DIRECTIONS => Would you repeat the entries below word for word and omit the pictures?

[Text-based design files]
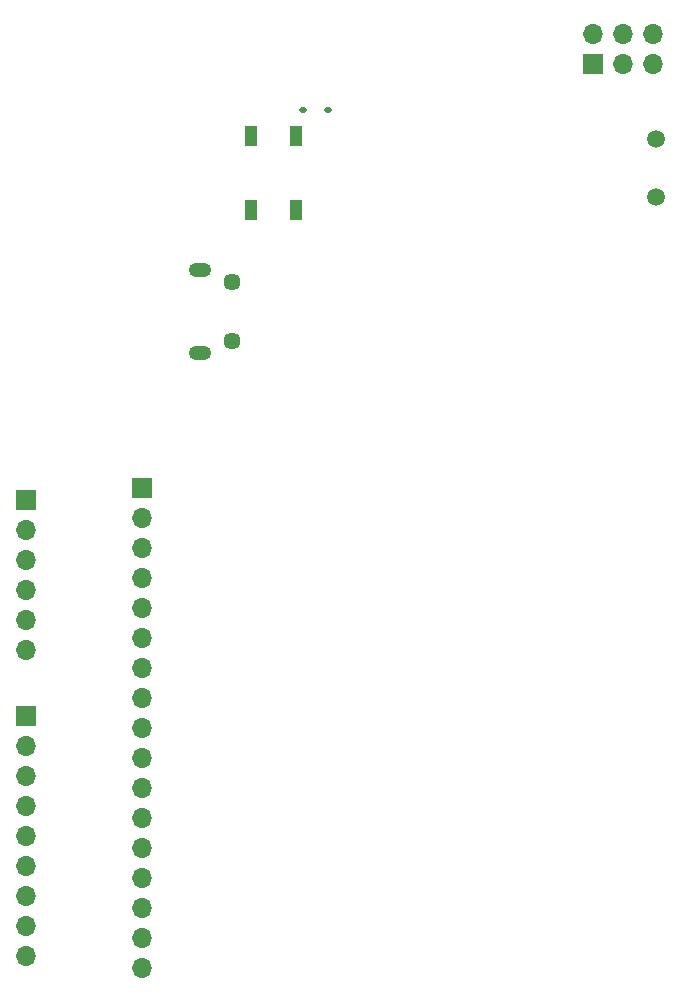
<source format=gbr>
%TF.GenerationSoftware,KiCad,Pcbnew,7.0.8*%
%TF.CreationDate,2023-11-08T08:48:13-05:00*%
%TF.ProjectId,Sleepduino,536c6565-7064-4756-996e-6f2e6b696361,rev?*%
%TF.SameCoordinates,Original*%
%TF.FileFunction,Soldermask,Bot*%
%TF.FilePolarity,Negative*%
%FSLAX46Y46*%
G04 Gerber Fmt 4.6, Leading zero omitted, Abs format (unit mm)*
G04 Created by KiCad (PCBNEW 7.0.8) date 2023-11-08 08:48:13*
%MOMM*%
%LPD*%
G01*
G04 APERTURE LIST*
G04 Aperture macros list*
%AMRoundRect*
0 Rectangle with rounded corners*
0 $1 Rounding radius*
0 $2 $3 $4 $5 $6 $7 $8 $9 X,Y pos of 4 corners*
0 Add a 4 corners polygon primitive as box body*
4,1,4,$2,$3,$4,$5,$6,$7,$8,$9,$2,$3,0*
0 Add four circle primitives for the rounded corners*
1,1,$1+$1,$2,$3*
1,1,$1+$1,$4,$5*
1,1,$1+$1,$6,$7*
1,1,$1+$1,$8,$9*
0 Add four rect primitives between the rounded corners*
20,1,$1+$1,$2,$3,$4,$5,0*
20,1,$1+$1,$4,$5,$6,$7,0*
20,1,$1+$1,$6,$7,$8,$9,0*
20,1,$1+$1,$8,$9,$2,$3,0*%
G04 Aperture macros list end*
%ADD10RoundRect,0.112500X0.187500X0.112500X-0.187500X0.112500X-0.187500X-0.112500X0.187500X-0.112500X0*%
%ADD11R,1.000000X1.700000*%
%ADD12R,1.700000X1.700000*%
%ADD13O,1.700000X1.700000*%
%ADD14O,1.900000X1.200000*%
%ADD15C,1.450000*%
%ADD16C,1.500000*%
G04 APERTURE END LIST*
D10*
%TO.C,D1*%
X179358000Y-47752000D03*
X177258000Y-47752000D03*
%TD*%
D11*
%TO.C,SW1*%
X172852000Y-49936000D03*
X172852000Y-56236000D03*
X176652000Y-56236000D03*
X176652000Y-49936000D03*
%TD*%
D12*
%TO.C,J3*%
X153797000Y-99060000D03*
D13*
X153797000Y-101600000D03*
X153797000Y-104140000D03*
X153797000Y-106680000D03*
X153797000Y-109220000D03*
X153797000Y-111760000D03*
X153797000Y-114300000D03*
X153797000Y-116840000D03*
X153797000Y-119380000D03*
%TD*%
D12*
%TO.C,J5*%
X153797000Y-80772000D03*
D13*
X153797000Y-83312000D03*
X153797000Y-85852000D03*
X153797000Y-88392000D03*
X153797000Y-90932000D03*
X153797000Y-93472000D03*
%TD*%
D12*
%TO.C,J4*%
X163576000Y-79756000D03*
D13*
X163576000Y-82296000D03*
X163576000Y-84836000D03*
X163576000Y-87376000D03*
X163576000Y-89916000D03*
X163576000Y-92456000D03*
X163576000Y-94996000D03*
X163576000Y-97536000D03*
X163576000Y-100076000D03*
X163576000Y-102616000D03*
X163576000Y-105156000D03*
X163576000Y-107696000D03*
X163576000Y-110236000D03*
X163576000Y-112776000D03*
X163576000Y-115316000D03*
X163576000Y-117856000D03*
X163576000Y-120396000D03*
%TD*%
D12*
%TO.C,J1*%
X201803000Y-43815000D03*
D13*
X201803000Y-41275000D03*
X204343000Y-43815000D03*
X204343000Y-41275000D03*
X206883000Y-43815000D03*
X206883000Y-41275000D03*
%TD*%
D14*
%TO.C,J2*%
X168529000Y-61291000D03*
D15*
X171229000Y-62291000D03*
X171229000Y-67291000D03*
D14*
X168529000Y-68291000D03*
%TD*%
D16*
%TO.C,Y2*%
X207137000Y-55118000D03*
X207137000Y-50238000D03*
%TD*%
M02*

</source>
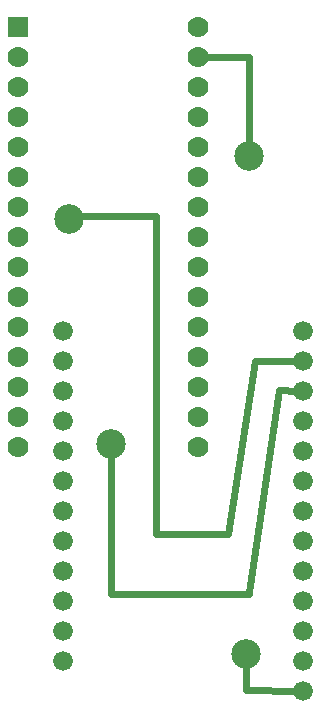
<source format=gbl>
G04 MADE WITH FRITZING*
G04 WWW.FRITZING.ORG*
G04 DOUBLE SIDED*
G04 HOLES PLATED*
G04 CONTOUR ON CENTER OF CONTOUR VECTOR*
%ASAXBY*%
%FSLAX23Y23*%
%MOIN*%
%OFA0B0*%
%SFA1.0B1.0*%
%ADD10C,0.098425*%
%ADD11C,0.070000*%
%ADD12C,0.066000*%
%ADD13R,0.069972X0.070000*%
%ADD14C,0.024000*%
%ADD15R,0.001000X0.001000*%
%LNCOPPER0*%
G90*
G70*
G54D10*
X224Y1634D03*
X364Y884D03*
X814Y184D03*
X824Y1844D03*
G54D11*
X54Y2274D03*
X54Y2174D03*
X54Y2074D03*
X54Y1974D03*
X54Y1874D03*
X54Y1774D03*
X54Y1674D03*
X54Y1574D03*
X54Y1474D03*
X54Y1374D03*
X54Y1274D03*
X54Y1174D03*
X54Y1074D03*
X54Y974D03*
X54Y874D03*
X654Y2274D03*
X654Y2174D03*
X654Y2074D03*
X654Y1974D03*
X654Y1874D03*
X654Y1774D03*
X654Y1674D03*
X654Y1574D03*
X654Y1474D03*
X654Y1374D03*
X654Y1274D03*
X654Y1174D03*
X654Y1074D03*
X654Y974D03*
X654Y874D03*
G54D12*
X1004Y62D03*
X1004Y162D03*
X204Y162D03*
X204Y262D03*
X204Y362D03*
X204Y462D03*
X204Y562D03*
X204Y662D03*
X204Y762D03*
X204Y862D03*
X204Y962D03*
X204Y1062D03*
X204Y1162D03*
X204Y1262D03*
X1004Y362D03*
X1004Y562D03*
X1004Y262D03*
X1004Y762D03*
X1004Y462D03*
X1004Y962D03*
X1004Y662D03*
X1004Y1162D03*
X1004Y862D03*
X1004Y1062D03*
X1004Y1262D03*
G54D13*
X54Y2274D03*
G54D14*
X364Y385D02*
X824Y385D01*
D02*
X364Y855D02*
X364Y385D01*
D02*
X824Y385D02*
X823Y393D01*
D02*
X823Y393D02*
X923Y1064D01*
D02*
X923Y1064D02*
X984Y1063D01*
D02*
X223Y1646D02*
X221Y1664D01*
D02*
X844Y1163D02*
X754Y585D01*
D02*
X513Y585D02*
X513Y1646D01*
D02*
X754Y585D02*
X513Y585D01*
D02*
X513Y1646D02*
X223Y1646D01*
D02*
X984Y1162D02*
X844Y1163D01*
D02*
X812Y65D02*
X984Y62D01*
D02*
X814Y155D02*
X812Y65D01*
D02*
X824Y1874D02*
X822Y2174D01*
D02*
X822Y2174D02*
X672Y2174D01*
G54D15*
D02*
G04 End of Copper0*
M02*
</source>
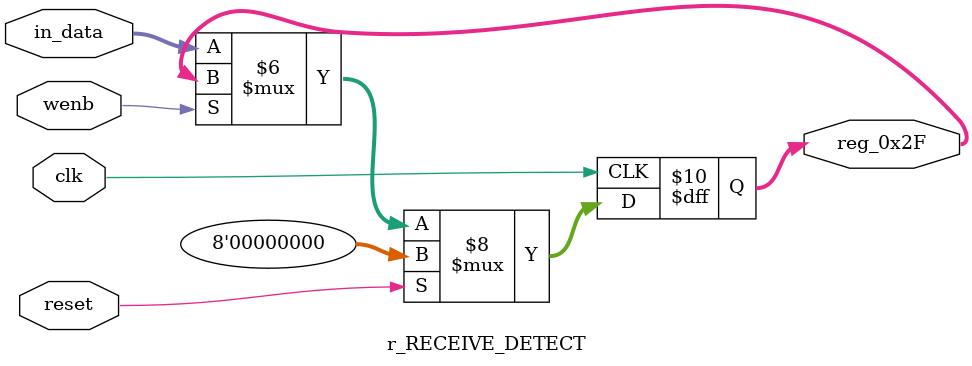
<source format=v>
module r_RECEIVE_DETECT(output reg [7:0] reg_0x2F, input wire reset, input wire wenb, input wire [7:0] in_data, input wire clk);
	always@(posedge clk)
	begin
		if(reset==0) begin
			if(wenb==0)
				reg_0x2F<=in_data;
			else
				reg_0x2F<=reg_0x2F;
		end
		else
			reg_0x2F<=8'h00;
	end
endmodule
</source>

THE ANSWER =>
<source format=gbr>
%TF.GenerationSoftware,KiCad,Pcbnew,7.0.8*%
%TF.CreationDate,2023-11-08T08:48:13-05:00*%
%TF.ProjectId,Sleepduino,536c6565-7064-4756-996e-6f2e6b696361,rev?*%
%TF.SameCoordinates,Original*%
%TF.FileFunction,Soldermask,Bot*%
%TF.FilePolarity,Negative*%
%FSLAX46Y46*%
G04 Gerber Fmt 4.6, Leading zero omitted, Abs format (unit mm)*
G04 Created by KiCad (PCBNEW 7.0.8) date 2023-11-08 08:48:13*
%MOMM*%
%LPD*%
G01*
G04 APERTURE LIST*
G04 Aperture macros list*
%AMRoundRect*
0 Rectangle with rounded corners*
0 $1 Rounding radius*
0 $2 $3 $4 $5 $6 $7 $8 $9 X,Y pos of 4 corners*
0 Add a 4 corners polygon primitive as box body*
4,1,4,$2,$3,$4,$5,$6,$7,$8,$9,$2,$3,0*
0 Add four circle primitives for the rounded corners*
1,1,$1+$1,$2,$3*
1,1,$1+$1,$4,$5*
1,1,$1+$1,$6,$7*
1,1,$1+$1,$8,$9*
0 Add four rect primitives between the rounded corners*
20,1,$1+$1,$2,$3,$4,$5,0*
20,1,$1+$1,$4,$5,$6,$7,0*
20,1,$1+$1,$6,$7,$8,$9,0*
20,1,$1+$1,$8,$9,$2,$3,0*%
G04 Aperture macros list end*
%ADD10RoundRect,0.112500X0.187500X0.112500X-0.187500X0.112500X-0.187500X-0.112500X0.187500X-0.112500X0*%
%ADD11R,1.000000X1.700000*%
%ADD12R,1.700000X1.700000*%
%ADD13O,1.700000X1.700000*%
%ADD14O,1.900000X1.200000*%
%ADD15C,1.450000*%
%ADD16C,1.500000*%
G04 APERTURE END LIST*
D10*
%TO.C,D1*%
X179358000Y-47752000D03*
X177258000Y-47752000D03*
%TD*%
D11*
%TO.C,SW1*%
X172852000Y-49936000D03*
X172852000Y-56236000D03*
X176652000Y-56236000D03*
X176652000Y-49936000D03*
%TD*%
D12*
%TO.C,J3*%
X153797000Y-99060000D03*
D13*
X153797000Y-101600000D03*
X153797000Y-104140000D03*
X153797000Y-106680000D03*
X153797000Y-109220000D03*
X153797000Y-111760000D03*
X153797000Y-114300000D03*
X153797000Y-116840000D03*
X153797000Y-119380000D03*
%TD*%
D12*
%TO.C,J5*%
X153797000Y-80772000D03*
D13*
X153797000Y-83312000D03*
X153797000Y-85852000D03*
X153797000Y-88392000D03*
X153797000Y-90932000D03*
X153797000Y-93472000D03*
%TD*%
D12*
%TO.C,J4*%
X163576000Y-79756000D03*
D13*
X163576000Y-82296000D03*
X163576000Y-84836000D03*
X163576000Y-87376000D03*
X163576000Y-89916000D03*
X163576000Y-92456000D03*
X163576000Y-94996000D03*
X163576000Y-97536000D03*
X163576000Y-100076000D03*
X163576000Y-102616000D03*
X163576000Y-105156000D03*
X163576000Y-107696000D03*
X163576000Y-110236000D03*
X163576000Y-112776000D03*
X163576000Y-115316000D03*
X163576000Y-117856000D03*
X163576000Y-120396000D03*
%TD*%
D12*
%TO.C,J1*%
X201803000Y-43815000D03*
D13*
X201803000Y-41275000D03*
X204343000Y-43815000D03*
X204343000Y-41275000D03*
X206883000Y-43815000D03*
X206883000Y-41275000D03*
%TD*%
D14*
%TO.C,J2*%
X168529000Y-61291000D03*
D15*
X171229000Y-62291000D03*
X171229000Y-67291000D03*
D14*
X168529000Y-68291000D03*
%TD*%
D16*
%TO.C,Y2*%
X207137000Y-55118000D03*
X207137000Y-50238000D03*
%TD*%
M02*

</source>
<source format=gbl>
G04 MADE WITH FRITZING*
G04 WWW.FRITZING.ORG*
G04 DOUBLE SIDED*
G04 HOLES PLATED*
G04 CONTOUR ON CENTER OF CONTOUR VECTOR*
%ASAXBY*%
%FSLAX23Y23*%
%MOIN*%
%OFA0B0*%
%SFA1.0B1.0*%
%ADD10C,0.098425*%
%ADD11C,0.070000*%
%ADD12C,0.066000*%
%ADD13R,0.069972X0.070000*%
%ADD14C,0.024000*%
%ADD15R,0.001000X0.001000*%
%LNCOPPER0*%
G90*
G70*
G54D10*
X224Y1634D03*
X364Y884D03*
X814Y184D03*
X824Y1844D03*
G54D11*
X54Y2274D03*
X54Y2174D03*
X54Y2074D03*
X54Y1974D03*
X54Y1874D03*
X54Y1774D03*
X54Y1674D03*
X54Y1574D03*
X54Y1474D03*
X54Y1374D03*
X54Y1274D03*
X54Y1174D03*
X54Y1074D03*
X54Y974D03*
X54Y874D03*
X654Y2274D03*
X654Y2174D03*
X654Y2074D03*
X654Y1974D03*
X654Y1874D03*
X654Y1774D03*
X654Y1674D03*
X654Y1574D03*
X654Y1474D03*
X654Y1374D03*
X654Y1274D03*
X654Y1174D03*
X654Y1074D03*
X654Y974D03*
X654Y874D03*
G54D12*
X1004Y62D03*
X1004Y162D03*
X204Y162D03*
X204Y262D03*
X204Y362D03*
X204Y462D03*
X204Y562D03*
X204Y662D03*
X204Y762D03*
X204Y862D03*
X204Y962D03*
X204Y1062D03*
X204Y1162D03*
X204Y1262D03*
X1004Y362D03*
X1004Y562D03*
X1004Y262D03*
X1004Y762D03*
X1004Y462D03*
X1004Y962D03*
X1004Y662D03*
X1004Y1162D03*
X1004Y862D03*
X1004Y1062D03*
X1004Y1262D03*
G54D13*
X54Y2274D03*
G54D14*
X364Y385D02*
X824Y385D01*
D02*
X364Y855D02*
X364Y385D01*
D02*
X824Y385D02*
X823Y393D01*
D02*
X823Y393D02*
X923Y1064D01*
D02*
X923Y1064D02*
X984Y1063D01*
D02*
X223Y1646D02*
X221Y1664D01*
D02*
X844Y1163D02*
X754Y585D01*
D02*
X513Y585D02*
X513Y1646D01*
D02*
X754Y585D02*
X513Y585D01*
D02*
X513Y1646D02*
X223Y1646D01*
D02*
X984Y1162D02*
X844Y1163D01*
D02*
X812Y65D02*
X984Y62D01*
D02*
X814Y155D02*
X812Y65D01*
D02*
X824Y1874D02*
X822Y2174D01*
D02*
X822Y2174D02*
X672Y2174D01*
G54D15*
D02*
G04 End of Copper0*
M02*
</source>
<source format=v>
module r_RECEIVE_DETECT(output reg [7:0] reg_0x2F, input wire reset, input wire wenb, input wire [7:0] in_data, input wire clk);
	always@(posedge clk)
	begin
		if(reset==0) begin
			if(wenb==0)
				reg_0x2F<=in_data;
			else
				reg_0x2F<=reg_0x2F;
		end
		else
			reg_0x2F<=8'h00;
	end
endmodule
</source>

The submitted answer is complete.